Gauderman W James, Murcray Cassandra, Gilliland Frank, Conti David V
Department of Preventive Medicine, Keck School of Medicine, University of Southern California, Los Angeles, California 90033, USA.
Genet Epidemiol. 2007 Jul;31(5):383-95. doi: 10.1002/gepi.20219.

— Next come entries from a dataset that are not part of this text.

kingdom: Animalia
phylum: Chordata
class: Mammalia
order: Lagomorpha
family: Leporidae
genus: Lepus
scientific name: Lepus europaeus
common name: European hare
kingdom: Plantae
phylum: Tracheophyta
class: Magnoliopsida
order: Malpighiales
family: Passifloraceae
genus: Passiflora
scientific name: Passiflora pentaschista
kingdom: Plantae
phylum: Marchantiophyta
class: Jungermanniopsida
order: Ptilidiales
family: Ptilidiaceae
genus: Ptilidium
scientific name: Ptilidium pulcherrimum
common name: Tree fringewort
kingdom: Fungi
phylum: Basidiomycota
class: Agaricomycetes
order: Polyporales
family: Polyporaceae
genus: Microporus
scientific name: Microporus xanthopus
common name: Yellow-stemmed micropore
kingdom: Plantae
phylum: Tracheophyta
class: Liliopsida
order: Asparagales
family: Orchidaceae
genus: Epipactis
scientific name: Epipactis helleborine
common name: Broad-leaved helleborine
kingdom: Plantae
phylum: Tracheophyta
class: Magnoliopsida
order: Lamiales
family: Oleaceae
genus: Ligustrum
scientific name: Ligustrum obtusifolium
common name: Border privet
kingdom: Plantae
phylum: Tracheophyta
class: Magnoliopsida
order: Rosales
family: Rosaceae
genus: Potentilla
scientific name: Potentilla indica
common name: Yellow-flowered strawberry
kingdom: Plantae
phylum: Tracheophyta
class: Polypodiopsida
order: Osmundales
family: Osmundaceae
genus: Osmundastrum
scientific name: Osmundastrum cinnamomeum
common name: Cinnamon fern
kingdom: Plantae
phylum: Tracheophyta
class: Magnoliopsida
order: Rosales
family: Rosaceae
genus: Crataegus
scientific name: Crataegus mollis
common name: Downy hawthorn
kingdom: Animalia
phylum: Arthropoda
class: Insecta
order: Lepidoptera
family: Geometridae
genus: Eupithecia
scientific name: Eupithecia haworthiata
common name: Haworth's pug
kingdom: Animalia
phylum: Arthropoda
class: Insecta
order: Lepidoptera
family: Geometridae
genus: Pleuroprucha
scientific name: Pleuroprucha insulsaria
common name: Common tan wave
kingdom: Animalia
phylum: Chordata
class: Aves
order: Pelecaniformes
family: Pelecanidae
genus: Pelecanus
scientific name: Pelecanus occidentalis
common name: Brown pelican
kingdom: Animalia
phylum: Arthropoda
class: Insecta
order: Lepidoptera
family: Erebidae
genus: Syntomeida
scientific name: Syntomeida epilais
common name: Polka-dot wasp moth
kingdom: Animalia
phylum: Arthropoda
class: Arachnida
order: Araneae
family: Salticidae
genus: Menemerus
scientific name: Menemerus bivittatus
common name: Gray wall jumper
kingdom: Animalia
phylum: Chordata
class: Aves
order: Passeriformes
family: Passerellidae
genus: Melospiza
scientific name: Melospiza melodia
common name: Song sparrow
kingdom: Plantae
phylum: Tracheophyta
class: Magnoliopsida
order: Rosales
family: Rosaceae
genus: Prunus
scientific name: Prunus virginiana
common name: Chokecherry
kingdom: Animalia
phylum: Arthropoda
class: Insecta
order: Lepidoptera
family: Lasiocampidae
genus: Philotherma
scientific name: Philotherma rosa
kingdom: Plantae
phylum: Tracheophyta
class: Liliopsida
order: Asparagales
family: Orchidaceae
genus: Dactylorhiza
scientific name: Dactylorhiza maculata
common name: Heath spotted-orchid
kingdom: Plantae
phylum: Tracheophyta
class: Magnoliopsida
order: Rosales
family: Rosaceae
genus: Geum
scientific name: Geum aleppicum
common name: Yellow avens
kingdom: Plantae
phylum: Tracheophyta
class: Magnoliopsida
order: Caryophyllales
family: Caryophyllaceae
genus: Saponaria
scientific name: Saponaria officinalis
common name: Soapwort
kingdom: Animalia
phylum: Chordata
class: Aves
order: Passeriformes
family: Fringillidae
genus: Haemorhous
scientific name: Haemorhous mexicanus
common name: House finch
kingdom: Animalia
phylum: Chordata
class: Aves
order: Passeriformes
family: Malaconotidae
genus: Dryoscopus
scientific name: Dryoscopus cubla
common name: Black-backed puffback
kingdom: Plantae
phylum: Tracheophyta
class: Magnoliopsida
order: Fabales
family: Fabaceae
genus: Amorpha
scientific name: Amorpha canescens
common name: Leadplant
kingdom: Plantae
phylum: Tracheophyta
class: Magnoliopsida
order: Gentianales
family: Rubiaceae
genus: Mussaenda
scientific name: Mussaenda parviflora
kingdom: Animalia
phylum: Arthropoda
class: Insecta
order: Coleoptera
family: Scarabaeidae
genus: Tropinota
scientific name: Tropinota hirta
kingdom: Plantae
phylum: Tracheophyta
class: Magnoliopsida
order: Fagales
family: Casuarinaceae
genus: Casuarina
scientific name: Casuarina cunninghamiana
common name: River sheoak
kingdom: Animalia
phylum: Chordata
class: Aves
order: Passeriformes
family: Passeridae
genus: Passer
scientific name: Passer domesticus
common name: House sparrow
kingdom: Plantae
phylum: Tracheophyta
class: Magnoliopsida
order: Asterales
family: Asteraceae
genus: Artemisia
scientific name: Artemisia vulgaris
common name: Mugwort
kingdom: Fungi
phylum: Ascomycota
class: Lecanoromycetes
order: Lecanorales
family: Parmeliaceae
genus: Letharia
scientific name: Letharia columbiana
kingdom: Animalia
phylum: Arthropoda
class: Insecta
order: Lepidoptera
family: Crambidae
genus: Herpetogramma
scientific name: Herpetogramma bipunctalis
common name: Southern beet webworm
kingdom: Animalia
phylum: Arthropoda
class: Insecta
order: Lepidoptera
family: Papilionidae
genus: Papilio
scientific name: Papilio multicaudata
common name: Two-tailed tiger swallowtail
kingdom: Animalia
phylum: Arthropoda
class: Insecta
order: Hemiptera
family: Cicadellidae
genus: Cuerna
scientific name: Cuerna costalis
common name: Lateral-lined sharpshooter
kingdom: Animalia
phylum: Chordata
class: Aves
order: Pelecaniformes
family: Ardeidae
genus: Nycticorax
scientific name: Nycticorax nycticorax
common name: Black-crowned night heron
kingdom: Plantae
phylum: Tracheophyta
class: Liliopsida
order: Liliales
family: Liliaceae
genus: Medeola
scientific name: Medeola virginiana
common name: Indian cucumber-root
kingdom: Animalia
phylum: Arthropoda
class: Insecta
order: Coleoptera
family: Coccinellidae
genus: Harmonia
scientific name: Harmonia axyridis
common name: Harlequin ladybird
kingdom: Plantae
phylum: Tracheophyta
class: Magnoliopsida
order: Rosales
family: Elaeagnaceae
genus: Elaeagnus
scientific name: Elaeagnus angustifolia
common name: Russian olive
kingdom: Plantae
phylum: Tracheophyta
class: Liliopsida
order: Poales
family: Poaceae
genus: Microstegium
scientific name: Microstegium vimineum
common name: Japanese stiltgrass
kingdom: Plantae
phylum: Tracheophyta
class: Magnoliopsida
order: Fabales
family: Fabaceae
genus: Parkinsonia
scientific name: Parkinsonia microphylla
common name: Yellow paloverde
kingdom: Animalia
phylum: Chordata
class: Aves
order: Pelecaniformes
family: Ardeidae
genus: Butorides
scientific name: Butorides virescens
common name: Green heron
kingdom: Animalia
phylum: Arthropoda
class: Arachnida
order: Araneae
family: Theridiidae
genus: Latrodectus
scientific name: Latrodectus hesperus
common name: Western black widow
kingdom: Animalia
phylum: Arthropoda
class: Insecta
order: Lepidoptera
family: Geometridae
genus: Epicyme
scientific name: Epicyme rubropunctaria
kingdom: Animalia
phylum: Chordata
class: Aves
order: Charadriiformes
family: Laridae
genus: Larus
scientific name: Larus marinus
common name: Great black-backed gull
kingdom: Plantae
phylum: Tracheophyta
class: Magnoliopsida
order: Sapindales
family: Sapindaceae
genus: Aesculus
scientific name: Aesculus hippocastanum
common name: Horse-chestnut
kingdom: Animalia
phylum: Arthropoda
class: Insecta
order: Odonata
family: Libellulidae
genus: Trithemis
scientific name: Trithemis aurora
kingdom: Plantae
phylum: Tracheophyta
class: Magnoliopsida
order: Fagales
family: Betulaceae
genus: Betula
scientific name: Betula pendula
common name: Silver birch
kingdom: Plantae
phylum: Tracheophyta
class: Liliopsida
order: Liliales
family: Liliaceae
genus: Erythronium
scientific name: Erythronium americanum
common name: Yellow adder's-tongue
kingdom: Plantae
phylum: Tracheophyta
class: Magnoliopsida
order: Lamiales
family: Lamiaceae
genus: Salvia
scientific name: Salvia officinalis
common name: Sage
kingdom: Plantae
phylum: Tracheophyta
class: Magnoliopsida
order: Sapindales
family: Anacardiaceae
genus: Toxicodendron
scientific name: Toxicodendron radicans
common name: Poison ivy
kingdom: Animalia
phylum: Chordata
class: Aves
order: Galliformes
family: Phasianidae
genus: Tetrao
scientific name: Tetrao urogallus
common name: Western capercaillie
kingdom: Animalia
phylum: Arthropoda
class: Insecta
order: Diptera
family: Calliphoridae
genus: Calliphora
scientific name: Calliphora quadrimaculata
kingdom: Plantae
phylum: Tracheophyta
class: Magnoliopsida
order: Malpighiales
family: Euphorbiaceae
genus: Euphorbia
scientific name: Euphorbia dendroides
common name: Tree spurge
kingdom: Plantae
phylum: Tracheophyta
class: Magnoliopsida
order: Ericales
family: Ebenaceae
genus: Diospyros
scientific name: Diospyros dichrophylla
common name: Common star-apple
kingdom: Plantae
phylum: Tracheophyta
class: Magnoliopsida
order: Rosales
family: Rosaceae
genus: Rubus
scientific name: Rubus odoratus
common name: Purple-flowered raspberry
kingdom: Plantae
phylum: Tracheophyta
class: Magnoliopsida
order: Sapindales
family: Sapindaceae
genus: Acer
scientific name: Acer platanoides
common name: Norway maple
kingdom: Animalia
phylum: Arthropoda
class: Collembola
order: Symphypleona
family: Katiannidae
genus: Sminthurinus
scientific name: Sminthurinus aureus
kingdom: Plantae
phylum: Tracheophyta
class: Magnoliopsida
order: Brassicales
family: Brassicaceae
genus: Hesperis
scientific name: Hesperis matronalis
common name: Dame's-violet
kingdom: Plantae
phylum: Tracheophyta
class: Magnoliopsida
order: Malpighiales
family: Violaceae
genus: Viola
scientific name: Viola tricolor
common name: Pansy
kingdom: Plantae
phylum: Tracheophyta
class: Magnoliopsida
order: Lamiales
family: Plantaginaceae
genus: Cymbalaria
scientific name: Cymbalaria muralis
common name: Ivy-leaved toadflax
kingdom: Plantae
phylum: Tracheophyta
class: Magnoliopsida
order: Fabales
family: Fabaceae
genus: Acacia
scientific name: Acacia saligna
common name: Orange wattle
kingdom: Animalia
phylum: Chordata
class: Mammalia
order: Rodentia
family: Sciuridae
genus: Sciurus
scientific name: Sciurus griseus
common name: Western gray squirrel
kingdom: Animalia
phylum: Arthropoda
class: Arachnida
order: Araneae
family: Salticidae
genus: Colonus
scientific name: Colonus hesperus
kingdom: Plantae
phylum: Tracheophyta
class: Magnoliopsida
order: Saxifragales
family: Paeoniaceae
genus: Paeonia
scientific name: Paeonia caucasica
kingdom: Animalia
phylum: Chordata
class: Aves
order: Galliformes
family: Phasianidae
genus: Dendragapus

Current technology allows investigators to obtain genotypes at multiple single nucleotide polymorphism (SNPs) within a candidate locus. Many approaches have been developed for using such data in a test of association with disease, ranging from genotype-based to haplotype-based tests. We develop a new approach that involves two basic steps. In the first step, we use principal components (PCs) analysis to compute combinations of SNPs that capture the underlying correlation structure within the locus. The second step uses the PCs directly in a test of disease association. The PC approach captures linkage-disequilibrium information within a candidate region, but does not require the difficult computing implicit in a haplotype analysis. We demonstrate by simulation that the PC approach is typically as or more powerful than both genotype- and haplotype-based approaches. We also analyze association between respiratory symptoms in children and four SNPs in the Glutathione-S-Transferase P1 locus, based on data from the Children's Health Study. We observe stronger evidence of an association using the PC approach (p = 0.044) than using either a genotype-based (p = 0.13) or haplotype-based (p = 0.052) approach.
当前技术使研究人员能够在候选基因座内的多个单核苷酸多态性(SNP)处获取基因型。已经开发了许多方法来在与疾病的关联测试中使用此类数据,从基于基因型的测试到基于单倍型的测试。我们开发了一种新方法,该方法涉及两个基本步骤。第一步,我们使用主成分(PC)分析来计算SNP的组合,这些组合捕获了基因座内潜在的相关结构。第二步直接在疾病关联测试中使用主成分。主成分方法捕获了候选区域内的连锁不平衡信息,但不需要单倍型分析中隐含的复杂计算。我们通过模拟证明,主成分方法通常与基于基因型和基于单倍型的方法一样强大或更强大。我们还根据儿童健康研究的数据,分析了儿童呼吸道症状与谷胱甘肽-S-转移酶P1基因座中的四个SNP之间的关联。我们观察到,使用主成分方法(p = 0.044)比使用基于基因型的方法(p = 0.13)或基于单倍型的方法(p = 0.052)有更强的关联证据。